2004-06-19 00:45:46

by Ashwin Rao

[permalink] [raw]
Subject: Atomic operation for physically moving a page

I want to copy a page from one physical location to
another (taking the appr. locks). To keep the
operation of copying and updation of all ptes and
caches atomic one way proposed by my team members was
to sleep the processes accessing the page.
ptep_to_mm gives us the mm_struct but container_of
cannot help to get to task_struct as it contains a
mm_struct pointer. Is there any way of identifying the
proccess's from the pte_entry.
Is there any way out to solve my original problem of
keeping the whole operation of copying and updation
atomic as this is a bad solution for real time
processes but is there any other way out.

Ashwin




__________________________________
Do you Yahoo!?
New and Improved Yahoo! Mail - Send 10MB messages!
http://promotions.yahoo.com/new_mail


2004-06-19 01:05:21

by Valdis Klētnieks

[permalink] [raw]
Subject: Re: Atomic operation for physically moving a page

On Fri, 18 Jun 2004 17:37:12 PDT, Ashwin Rao <[email protected]> said:
> I want to copy a page from one physical location to
> another (taking the appr. locks).

At the risk of sounding stupid, what problem are you trying to solve by copying
a page? Not only (as you note) could the page be referenced by multiple
processes, it could (conceivably) belong to a kernel slab or something, or be a
buffer for an in-flight I/O request, or any number of other possibly-racy
situations.

If it's only a specific *type* of page, or explaining why you're trying to do
it, or what timing/etc constraints you have (if it's a sufficiently rare(*) case,
it might make sense to just grab the BKL and copy the page with a memcpy().)

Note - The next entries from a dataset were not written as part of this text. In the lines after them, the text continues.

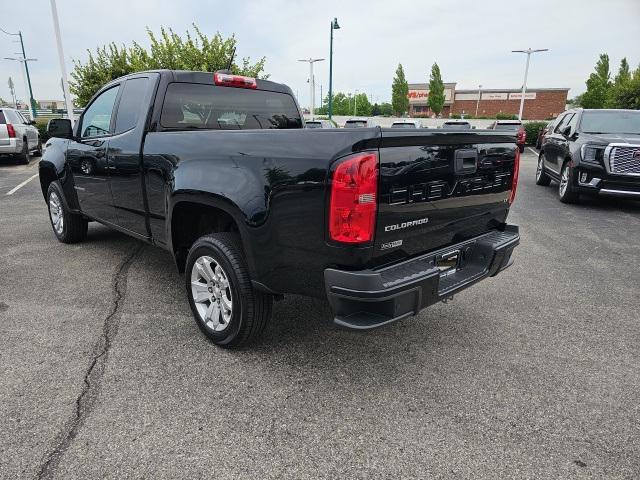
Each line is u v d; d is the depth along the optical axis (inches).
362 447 91.0
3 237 237.6
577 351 129.4
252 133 107.8
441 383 112.7
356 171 89.1
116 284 172.9
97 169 171.9
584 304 162.1
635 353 128.8
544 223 285.3
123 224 167.5
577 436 95.0
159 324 141.1
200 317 130.1
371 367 119.3
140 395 105.9
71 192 200.5
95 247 220.1
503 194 131.0
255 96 174.9
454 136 105.4
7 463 85.3
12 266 192.1
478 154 116.2
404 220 99.5
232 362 120.3
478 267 124.3
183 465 85.7
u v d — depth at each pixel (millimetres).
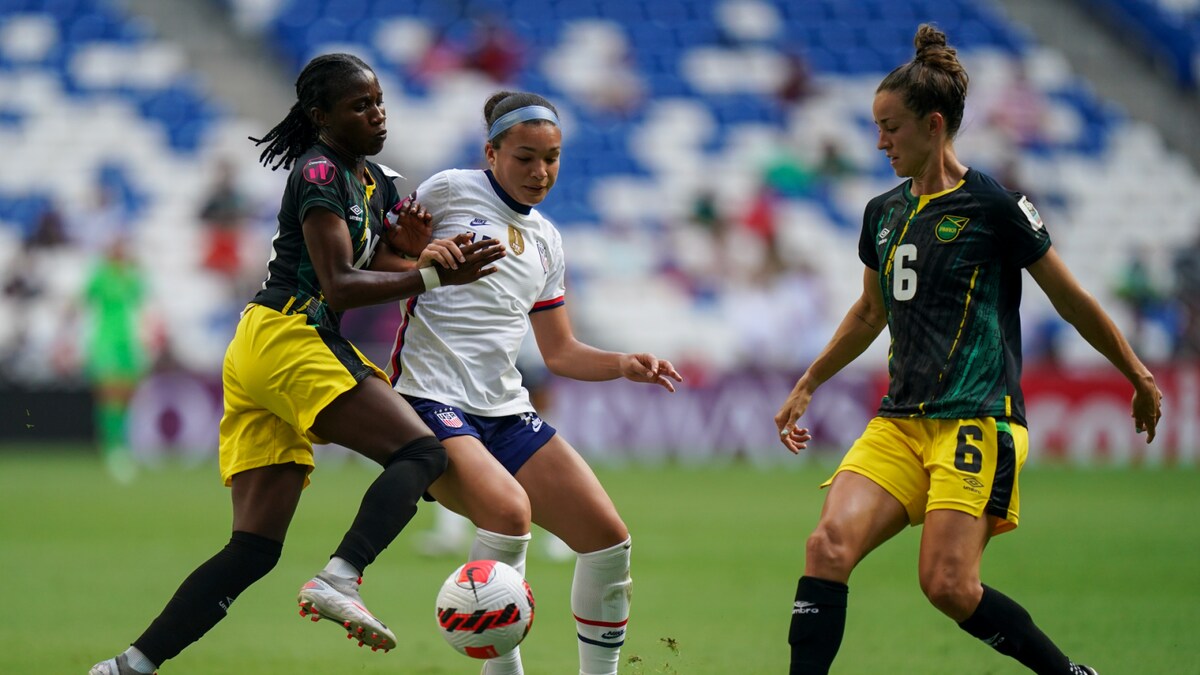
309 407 18906
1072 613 29281
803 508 52031
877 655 24938
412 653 25234
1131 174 91750
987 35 98750
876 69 96250
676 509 51562
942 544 17891
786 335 77125
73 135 90188
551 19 97625
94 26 96125
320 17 96625
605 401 72062
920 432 18656
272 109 92375
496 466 19453
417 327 20641
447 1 97688
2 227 85438
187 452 73000
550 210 86875
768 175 88375
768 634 27094
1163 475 65750
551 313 22000
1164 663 23578
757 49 97312
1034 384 72812
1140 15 99812
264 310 19297
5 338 77250
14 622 28219
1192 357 79938
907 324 18922
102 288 62500
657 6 99000
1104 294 88062
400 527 18281
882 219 19516
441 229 20969
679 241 83562
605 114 92188
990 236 18547
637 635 26953
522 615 18125
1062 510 51125
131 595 31891
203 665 23875
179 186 87562
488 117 21109
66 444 75312
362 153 19828
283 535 19578
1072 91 95500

(*) Yes, I know the BKL isn't something you want to grab if you can help it.
However, if we're on an unlikely error path or similar and other options aren't suitable...


Attachments:
(No filename) (226.00 B)

2004-06-19 02:44:00

by Dave Hansen

[permalink] [raw]
Subject: Re: Atomic operation for physically moving a page

On Fri, 2004-06-18 at 17:37, Ashwin Rao wrote:
> I want to copy a page from one physical location to
> another (taking the appr. locks). To keep the
> operation of copying and updation of all ptes and
> caches atomic one way proposed by my team members was
> to sleep the processes accessing the page.

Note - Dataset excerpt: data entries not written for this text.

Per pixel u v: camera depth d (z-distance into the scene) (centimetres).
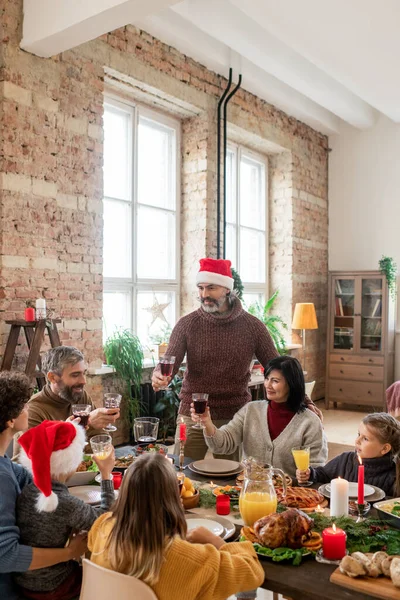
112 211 519
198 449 307
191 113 575
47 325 370
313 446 246
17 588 172
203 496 199
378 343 713
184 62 539
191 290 586
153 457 139
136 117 534
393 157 744
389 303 707
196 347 308
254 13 431
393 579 132
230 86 581
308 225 752
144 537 132
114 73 471
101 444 188
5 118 374
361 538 159
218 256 589
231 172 665
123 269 532
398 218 741
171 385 509
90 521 163
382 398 706
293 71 578
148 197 559
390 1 397
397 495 208
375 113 749
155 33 498
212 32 489
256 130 641
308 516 163
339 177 784
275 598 236
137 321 545
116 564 136
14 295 383
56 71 410
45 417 262
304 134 739
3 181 374
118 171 524
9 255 379
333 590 134
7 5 373
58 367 261
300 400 252
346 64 509
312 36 460
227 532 165
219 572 135
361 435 219
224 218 591
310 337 758
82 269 435
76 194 428
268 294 734
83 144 433
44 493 158
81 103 431
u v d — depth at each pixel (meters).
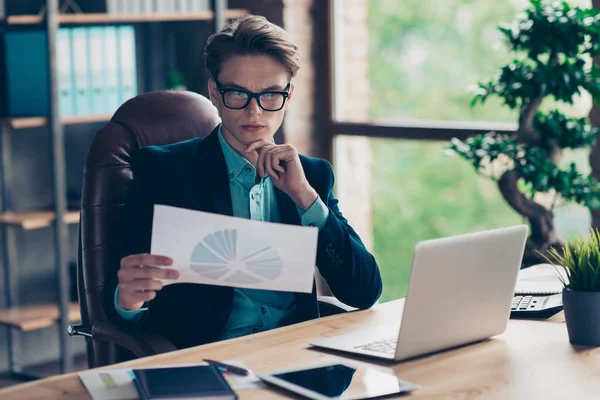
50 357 4.07
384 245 4.68
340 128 4.18
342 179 4.30
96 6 3.81
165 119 2.21
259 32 1.89
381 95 5.21
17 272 3.94
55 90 3.50
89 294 2.09
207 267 1.57
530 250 2.88
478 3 5.45
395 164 4.57
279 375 1.44
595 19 2.74
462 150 2.93
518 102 2.98
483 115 5.14
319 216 1.96
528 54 2.83
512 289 1.68
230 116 1.92
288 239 1.54
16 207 3.91
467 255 1.57
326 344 1.64
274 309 1.98
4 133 3.84
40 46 3.55
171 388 1.34
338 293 1.98
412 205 4.80
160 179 1.98
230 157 2.00
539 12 2.78
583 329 1.63
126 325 1.88
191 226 1.54
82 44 3.70
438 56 5.39
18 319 3.57
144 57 4.28
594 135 2.85
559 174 2.81
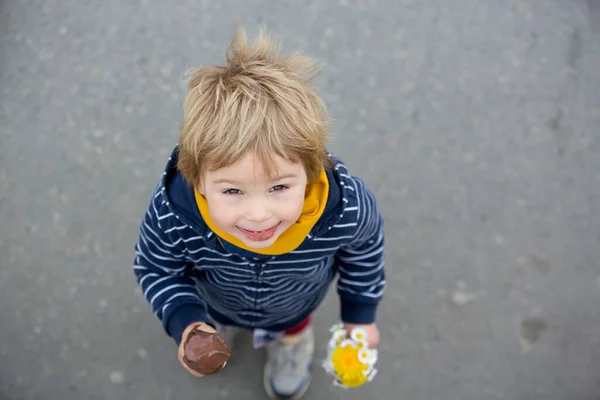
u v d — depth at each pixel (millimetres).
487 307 2258
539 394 2119
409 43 2777
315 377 2133
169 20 2781
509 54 2770
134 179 2430
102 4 2811
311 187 1335
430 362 2162
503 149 2551
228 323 1962
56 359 2121
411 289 2279
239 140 1137
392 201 2424
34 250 2285
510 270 2320
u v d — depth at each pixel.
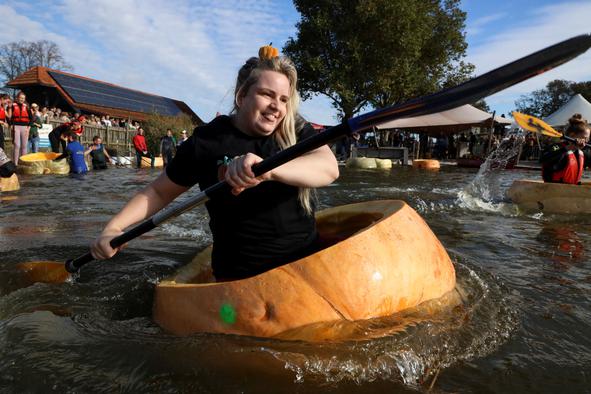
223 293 1.73
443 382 1.43
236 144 1.91
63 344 1.66
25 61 46.66
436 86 25.86
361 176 11.55
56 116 17.16
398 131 26.17
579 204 5.15
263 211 1.88
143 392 1.37
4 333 1.76
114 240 2.02
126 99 30.66
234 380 1.43
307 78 24.36
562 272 2.69
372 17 22.12
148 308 2.13
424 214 5.02
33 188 7.51
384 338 1.61
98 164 13.55
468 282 2.32
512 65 1.19
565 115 18.11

How do you make sure that no more processes begin to access the page
while you're doing your work?

BTW, look at the swap code :)

-- Dave

2004-06-19 02:54:43

by Dave Hansen

[permalink] [raw]
Subject: Re: Atomic operation for physically moving a page

On Fri, 2004-06-18 at 18:03, [email protected] wrote:
> On Fri, 18 Jun 2004 17:37:12 PDT, Ashwin Rao <[email protected]> said:
> > I want to copy a page from one physical location to
> > another (taking the appr. locks).
>
> At the risk of sounding stupid, what problem are you trying to solve by copying
> a page? Not only (as you note) could the page be referenced by multiple
> processes, it could (conceivably) belong to a kernel slab or something, or be a
> buffer for an in-flight I/O request, or any number of other possibly-racy
> situations.

You also have to make sure that the page is something who's physical
address is allowed to change. Some stuff like DMA buffers, or a part of
a hugetlb page might not even be valid to move.

-- Dave

2004-06-19 03:15:40

by Ashwin Rao

[permalink] [raw]
Subject: Atomic operation for physically moving a page (for memory defragmentation)

--- [email protected] wrote:
> On Fri, 18 Jun 2004 17:37:12 PDT, Ashwin Rao
>said:
> > I want to copy a page from one physical location
> to
> > another (taking the appr. locks).
>
> At the risk of sounding stupid, what problem are you
> trying to solve by copying
> a page? Not only (as you note) could the page be
> referenced by multiple
> processes, it could (conceivably) belong to a kernel
> slab or something, or be a
> buffer for an in-flight I/O request, or any number
> of other possibly-racy
> situations.
>

The problem is the memory fragmentation. The code i am
writing is for the memory defragmentation as proposed
by Daniel Phillips, my project partner Alok mooley has
given mailed a simple prototype in the mid of feb.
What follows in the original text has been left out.